TEXT SEGMENT »
↓↓↓

Yes, it's that time of year again, when the days go from getting shorter to getting longer once again. So, as always (well, almost always, some years we forget...) we're just going to run a very old seasonal column, just in case there's anyone out there who hasn't already read it.

Hope everyone's having a great holiday season so far, and that next year will be better than the last few. Our own holiday pledge drive has gotten off to a rather slow start this year, so we'd like to encourage everyone once again to donate what you can, to keep this site ad-free and up and running for all of 2022. A worthy goal indeed, right? Just click on the thermometer graphic up above or the "Donate" button to do what you can -- and thanks in advance!

In any case, hope everyone's having a wonderful Winter Solstice. Oh, one technical note on the text: I have corrected "Constantine's wife" to "Constantine's mother," because not checking my facts through sheer laziness has always been part of the fun of blogging. Mea culpa to Saint Helena, and all of that.

↑↑↑

DATASET EXCERPT »
↓↓↓

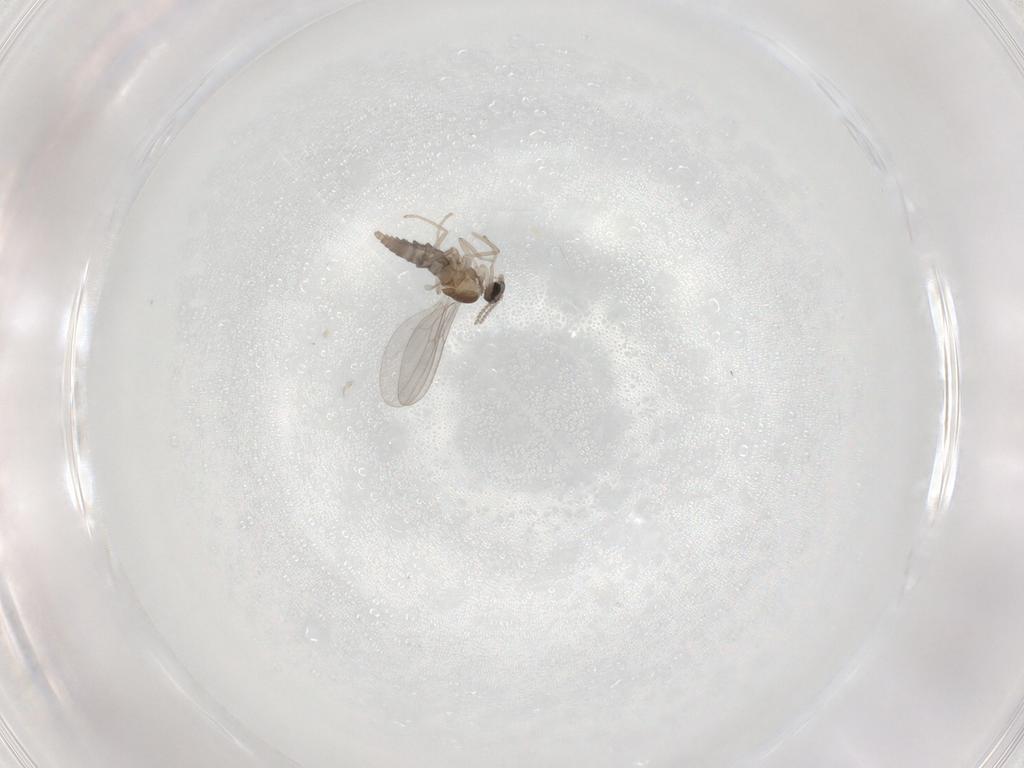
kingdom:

↑↑↑

SET OF TASKS »
A) Retype the passage from the solstice post above, beginning with the words that contain "In any case, hope" and stopping after "all of that.".
B) Extend the solstice post above by writing what comes after its final sentence.

ANSWERS TO EACH TASK »
A)
In any case, hope everyone's having a wonderful Winter Solstice. Oh, one technical note on the text: I have corrected "Constantine's wife" to "Constantine's mother," because not checking my facts through sheer laziness has always been part of the fun of blogging. Mea culpa to Saint Helena, and all of that.

B)
Originally Published December 24, 2007

When is Christmas? And why?

These are questions guaranteed to get you funny looks when you pop them, especially in a gathering of wassail-soaked relatives. But if you're tired of hearing the seemingly-eternal "this is what Uncle Fred did when he was twelve" stories, and you're leery of bringing up politics with your kin from Outer Podunk, then it's at least a conversation-starter that's somewhat neutral. Plus, you can reaffirm your nearest-and-dearests' image of you as a latte-sipping fruitcake who moved away from the glory of the heartland and now lives on (say it with an embarrassed whisper) the coast.

OK, I should stop editorializing here. After all, the subject at hand is Christmas.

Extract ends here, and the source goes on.